WHAT YOU WILL DO:
Whenever a line of the data below holds the string "RHEL", copy that line.

Saved data entries:
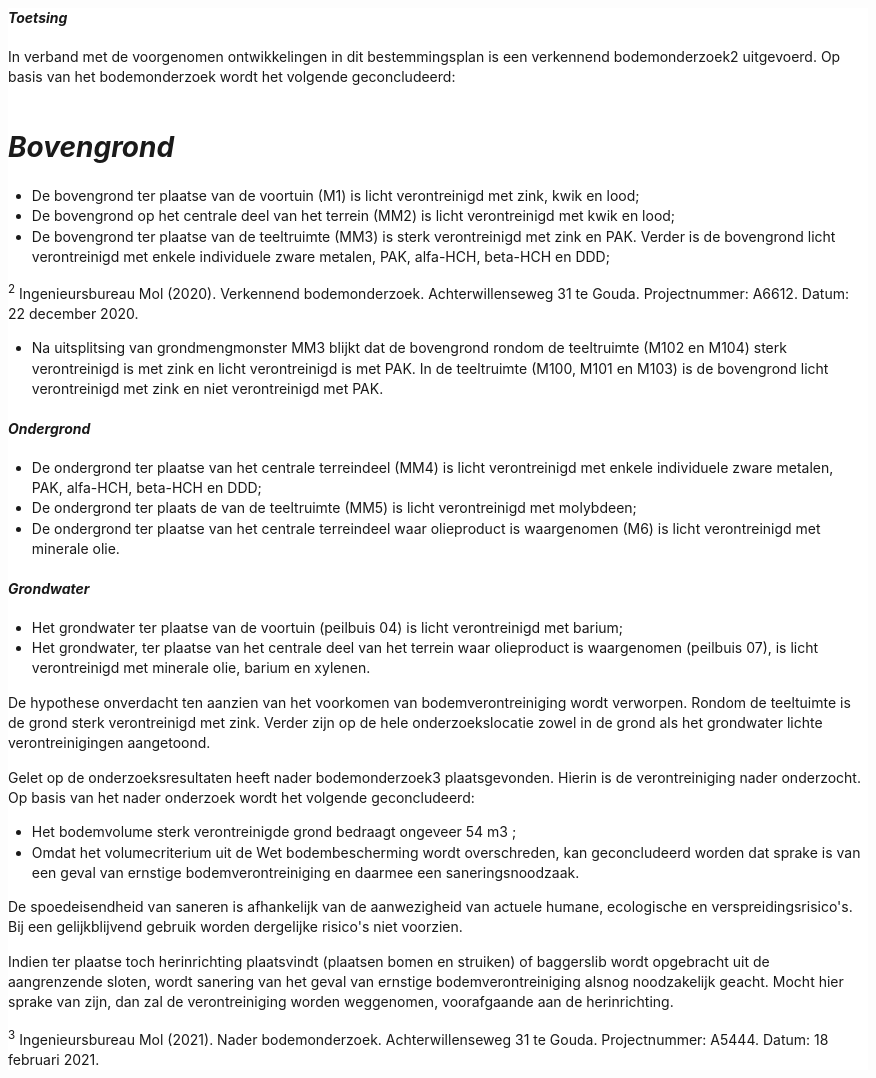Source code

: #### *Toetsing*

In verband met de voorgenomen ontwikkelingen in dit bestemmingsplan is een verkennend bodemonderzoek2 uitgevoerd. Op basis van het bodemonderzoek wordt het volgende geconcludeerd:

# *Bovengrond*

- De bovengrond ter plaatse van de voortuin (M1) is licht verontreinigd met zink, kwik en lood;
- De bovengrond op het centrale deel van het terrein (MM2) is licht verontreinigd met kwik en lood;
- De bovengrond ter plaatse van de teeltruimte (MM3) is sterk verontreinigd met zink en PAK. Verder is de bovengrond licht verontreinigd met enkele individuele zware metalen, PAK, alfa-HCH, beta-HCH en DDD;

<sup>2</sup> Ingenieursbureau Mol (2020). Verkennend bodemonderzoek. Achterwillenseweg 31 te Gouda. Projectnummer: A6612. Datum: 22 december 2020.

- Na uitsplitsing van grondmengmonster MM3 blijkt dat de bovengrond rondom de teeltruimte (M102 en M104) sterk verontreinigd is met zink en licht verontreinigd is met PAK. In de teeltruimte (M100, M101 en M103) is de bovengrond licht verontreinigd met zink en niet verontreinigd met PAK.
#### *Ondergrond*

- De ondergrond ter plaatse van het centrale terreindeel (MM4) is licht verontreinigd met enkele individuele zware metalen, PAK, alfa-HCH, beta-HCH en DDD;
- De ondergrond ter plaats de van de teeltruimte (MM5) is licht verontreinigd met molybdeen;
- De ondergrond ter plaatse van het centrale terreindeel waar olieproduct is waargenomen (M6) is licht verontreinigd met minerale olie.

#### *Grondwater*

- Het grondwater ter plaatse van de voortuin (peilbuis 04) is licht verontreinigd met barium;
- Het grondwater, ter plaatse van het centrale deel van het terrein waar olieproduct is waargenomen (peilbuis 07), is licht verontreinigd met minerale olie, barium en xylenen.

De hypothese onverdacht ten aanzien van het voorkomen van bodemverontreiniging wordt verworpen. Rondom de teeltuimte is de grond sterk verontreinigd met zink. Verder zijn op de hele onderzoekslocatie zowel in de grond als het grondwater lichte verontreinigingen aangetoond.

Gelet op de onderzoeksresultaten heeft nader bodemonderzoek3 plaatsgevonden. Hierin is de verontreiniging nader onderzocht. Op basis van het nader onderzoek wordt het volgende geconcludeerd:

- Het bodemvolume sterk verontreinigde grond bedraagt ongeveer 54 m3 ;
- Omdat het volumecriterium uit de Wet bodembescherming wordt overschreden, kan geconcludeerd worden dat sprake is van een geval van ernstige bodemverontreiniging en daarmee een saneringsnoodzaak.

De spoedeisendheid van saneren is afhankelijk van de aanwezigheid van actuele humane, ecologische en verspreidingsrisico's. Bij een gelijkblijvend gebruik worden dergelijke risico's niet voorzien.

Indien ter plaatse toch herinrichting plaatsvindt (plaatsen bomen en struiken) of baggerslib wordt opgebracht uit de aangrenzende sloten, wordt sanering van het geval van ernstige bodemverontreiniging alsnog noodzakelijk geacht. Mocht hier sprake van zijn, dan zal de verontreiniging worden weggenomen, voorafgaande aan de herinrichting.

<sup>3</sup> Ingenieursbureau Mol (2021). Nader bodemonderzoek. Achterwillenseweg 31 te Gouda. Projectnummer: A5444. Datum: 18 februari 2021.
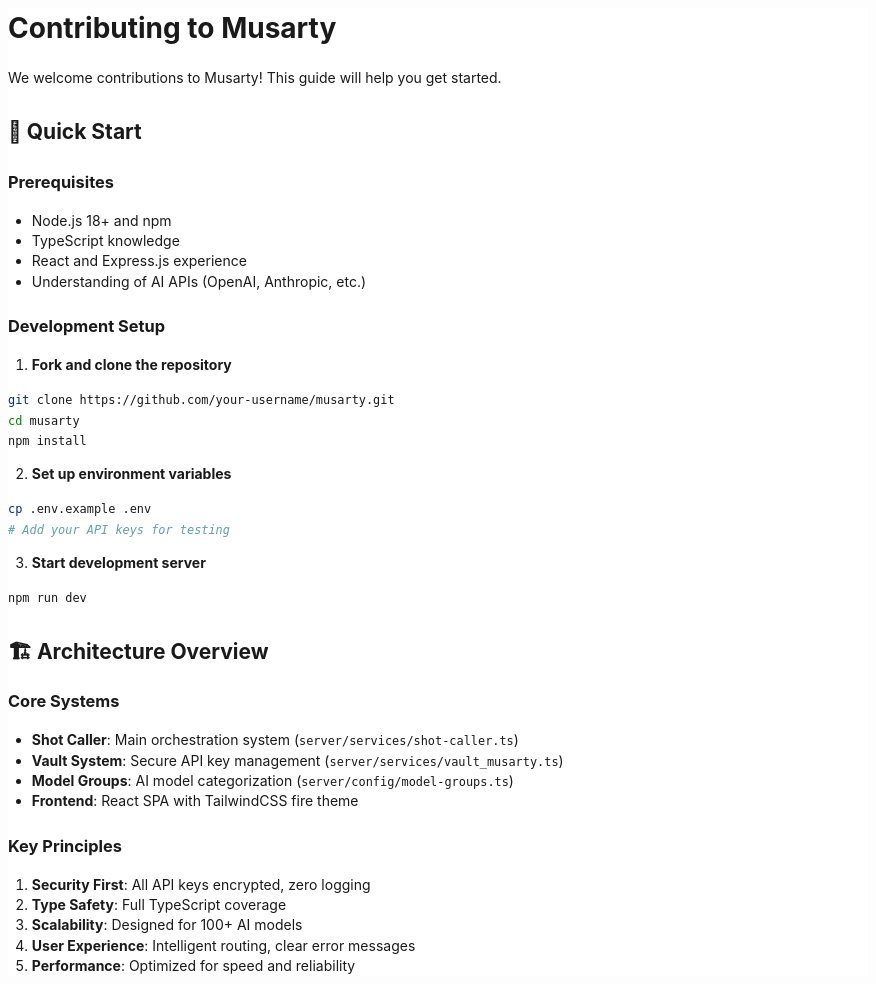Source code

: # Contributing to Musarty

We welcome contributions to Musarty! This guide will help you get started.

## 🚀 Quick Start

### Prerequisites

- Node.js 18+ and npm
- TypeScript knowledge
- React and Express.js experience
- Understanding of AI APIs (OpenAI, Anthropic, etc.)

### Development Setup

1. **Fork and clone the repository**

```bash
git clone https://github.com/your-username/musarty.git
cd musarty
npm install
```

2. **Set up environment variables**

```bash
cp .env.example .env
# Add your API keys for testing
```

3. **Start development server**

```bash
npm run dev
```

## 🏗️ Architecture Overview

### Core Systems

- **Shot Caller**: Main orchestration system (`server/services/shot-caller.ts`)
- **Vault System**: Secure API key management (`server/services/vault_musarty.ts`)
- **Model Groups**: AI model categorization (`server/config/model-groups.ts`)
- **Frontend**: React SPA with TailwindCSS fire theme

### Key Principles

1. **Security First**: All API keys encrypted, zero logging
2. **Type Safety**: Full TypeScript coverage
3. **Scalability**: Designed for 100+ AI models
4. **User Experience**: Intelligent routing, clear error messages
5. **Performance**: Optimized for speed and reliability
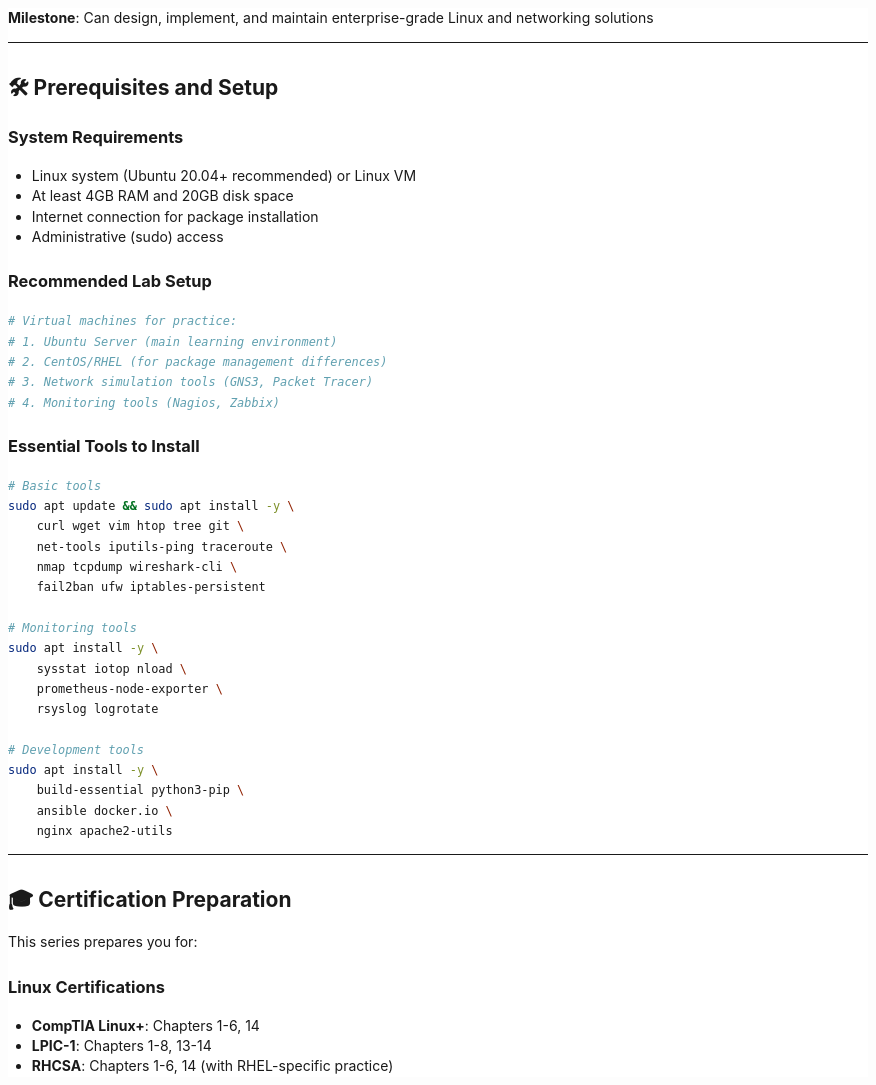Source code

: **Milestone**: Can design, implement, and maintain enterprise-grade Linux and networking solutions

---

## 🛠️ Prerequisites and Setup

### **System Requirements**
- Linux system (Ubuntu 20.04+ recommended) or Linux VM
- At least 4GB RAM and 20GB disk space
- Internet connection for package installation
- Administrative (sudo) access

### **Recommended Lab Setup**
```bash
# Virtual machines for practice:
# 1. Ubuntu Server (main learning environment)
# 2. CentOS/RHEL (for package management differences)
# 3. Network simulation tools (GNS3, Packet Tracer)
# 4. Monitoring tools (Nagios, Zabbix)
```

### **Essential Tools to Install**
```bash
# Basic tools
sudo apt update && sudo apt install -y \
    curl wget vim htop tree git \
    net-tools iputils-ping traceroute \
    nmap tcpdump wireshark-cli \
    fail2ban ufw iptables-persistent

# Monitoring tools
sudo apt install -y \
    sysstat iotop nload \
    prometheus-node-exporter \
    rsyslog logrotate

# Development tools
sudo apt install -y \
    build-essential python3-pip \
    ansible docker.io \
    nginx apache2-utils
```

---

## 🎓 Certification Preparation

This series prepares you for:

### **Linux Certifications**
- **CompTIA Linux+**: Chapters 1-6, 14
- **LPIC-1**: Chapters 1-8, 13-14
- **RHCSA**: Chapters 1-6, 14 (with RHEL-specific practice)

RESPONSE:
# 2. CentOS/RHEL (for package management differences)
- **RHCSA**: Chapters 1-6, 14 (with RHEL-specific practice)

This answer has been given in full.